=== TEXT EXCERPT ===

Specific rules pertain to the establishment of transition periods can be granted when a candidate country asserts that it will not be able to comply with the acquis on the envisaged date of accession. These periods need to be limited in time and scope, and may neither be hampered with the Union´s rules, policies or ordinary activities, nor hinder competition at significant levels. Due justifications need to be put forward in order to obtain transition periods. These grounds may pertain to the technical difficulties related to compliance (such as the need to revoke international agreements), or the need to abate the negative impacts of compliance, the necessity for candidate countries to maintain their current elevated standards, the protection of their fundamental national interests, the need to ensure smooth completion of social and economic transition, or important financial problems.
Permanent or temporary derogations may also be granted under certain conditions. Contrary to transition periods, candidate countries to which temporary derogations have been conceded may refrain from applying a section of the acquis for a certain period of time, without having to present compliance agendas. Permanent derogations, where no time limits ought to be set, have been granted in the past in very unusual circumstances, where proof was brought before authorities that the derogation would not affect the Internal Market and could create serious problems for the candidate if not granted. Malta is the most recent country to have been granted a permanent derogation.
The Union however usually prefers not to have recourse to techniques such as transition periods and derogations, and rather focuses on the development of specific creative solutions tailored to meet the candidate countries´ needs. That is why countries that wish to be granted transition periods or derogations need to build on solid arguments to support their cause, making particular use of the “Annexes” of the negotiating positions, where specific data can be presented to the European authorities. The strength of the data depends on the rightful conduct of regulatory impact assessments at the national level.
Regulatory impact assessments provide for efficient ex-ante evaluations of all economic, financial, legal, political and social costs related to the compliance with the acquis. The determination of the potential consequences of compliance on candidates through qualitative and quantitative measures, prior to the actual accession, bears tremendous importance with regards to claims for transition periods or derogations, but also minimises the risk to come across negative surprises during the actual negotiation process.
Impact assessments, which can be described as specific cost-benefit analyses of the acquis´ implementation, follow four main objectives: 
  • Determination of the most cost-effective way to implement the acquis, including the institutional reforms necessary to fulfil the goals pursued by the relevant regulations;
  • Determination of the cost of the acquis´ implementation, which is to be taken into account within the medium-term budget planning;
  • Information of the business world and other relevant sectors on the changes and costs incurred following to the enactment and implementation of the acquis;
  • Proof that the candidate country has a precisely plan for gradually implementing the acquis. It has been concretely demonstrated that strong impact assessments lied behind and constituted the main impetus for the grant of transition periods to the “new Member States”.
A number of factors need to be duly taken into account when preparing the aforementioned assessments:
  • The candidate country´s available financial resources;
  • Distribution of the costs and benefits within the different segments of society;
  • Distribution of the costs and benefits within the different regions of the candidate country.
Regulatory impact assessment thus need to be prepared with the greatest consideration, and ought to become priorities for candidate countries. It is also of outmost importance that negotiating positions are prepared within the framework of a wide-scoped cooperation and reciprocal information distribution between the candidates and the European Commission.

=== EXTRACTED RECORDS ===
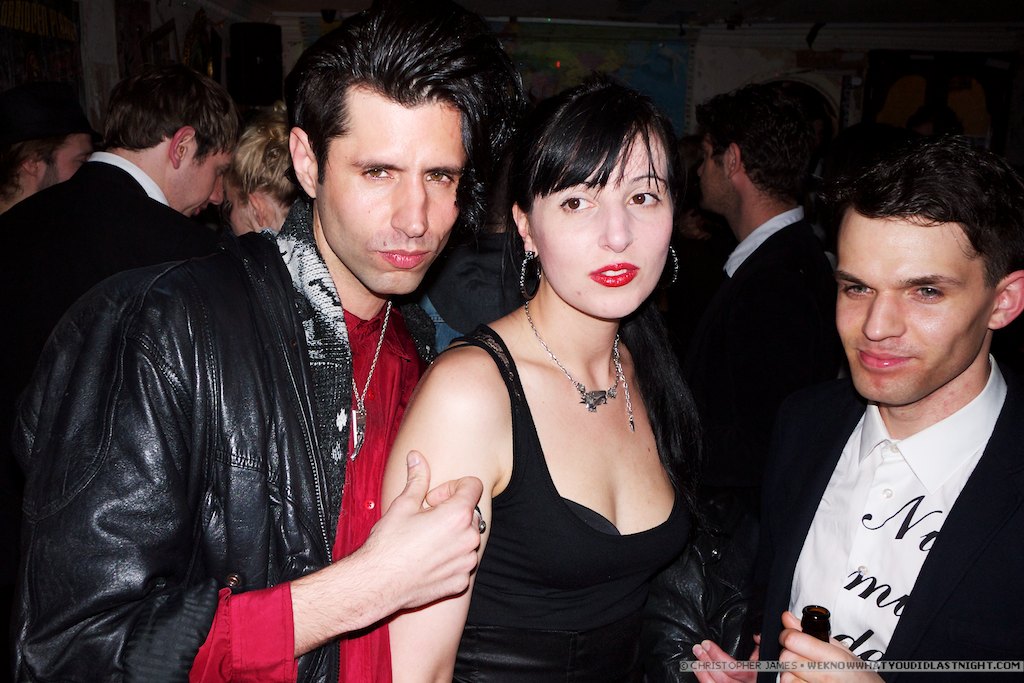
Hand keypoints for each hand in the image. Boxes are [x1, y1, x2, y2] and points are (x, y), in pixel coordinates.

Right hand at [360, 450, 483, 611]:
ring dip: (452, 536)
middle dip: (452, 512)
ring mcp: (466, 563)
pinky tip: (428, 559)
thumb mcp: (403, 505)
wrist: (378, 583)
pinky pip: (462, 563)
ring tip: (426, 540)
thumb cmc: (389, 544)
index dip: (452, 487)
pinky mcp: (460, 582)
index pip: (473, 485)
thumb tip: (416, 456)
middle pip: (470, 513)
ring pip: (467, 539)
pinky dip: (450, 559)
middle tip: (426, 519)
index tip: (433, 498)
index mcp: (458, 515)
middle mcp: (469, 539)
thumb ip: (417, 478)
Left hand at [692, 634, 759, 682]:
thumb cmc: (764, 669)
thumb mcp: (766, 657)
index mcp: (754, 675)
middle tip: (698, 649)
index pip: (734, 668)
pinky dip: (705, 680)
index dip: (718, 656)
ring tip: (696, 662)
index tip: (706, 644)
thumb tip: (756, 635)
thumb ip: (759, 645)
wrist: (761, 681)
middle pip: (723, 679)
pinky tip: (699, 672)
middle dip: (708, 662)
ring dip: (703, 673)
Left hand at [778, 611, 881, 682]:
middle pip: (786, 658)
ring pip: (785, 676)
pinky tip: (807, 681)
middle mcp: (825, 675)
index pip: (793, 640)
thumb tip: (787, 617)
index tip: (791, 636)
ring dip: (791, 672)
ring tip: (807, 672)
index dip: (788, 635)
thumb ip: (812, 634)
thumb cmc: (859, 676)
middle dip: (790, 654)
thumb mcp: (843, 651)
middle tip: (803, 656)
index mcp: (835, 658)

=== REQUIRED WORK ===
(a) Reproduce the stretch of the passage on transition periods and derogations from "Permanent or temporary" through "a permanent derogation.".
(b) According to the passage on transition periods and derogations, which country is the most recent to have been granted a permanent derogation?
The records come from a separate source, not from the text.

=== TASK-BY-TASK OUTPUTS ===
(a)
Permanent or temporary derogations may also be granted under certain conditions. Contrary to transition periods, candidate countries to which temporary derogations have been conceded may refrain from applying a section of the acquis for a certain period of time, without having to present compliance agendas. Permanent derogations, where no time limits ought to be set, have been granted in the past in very unusual circumstances, where proof was brought before authorities that the derogation would not affect the Internal Market and could create serious problems for the candidate if not granted. Malta is the most recent country to have been granted a permanent derogation.

(b) Malta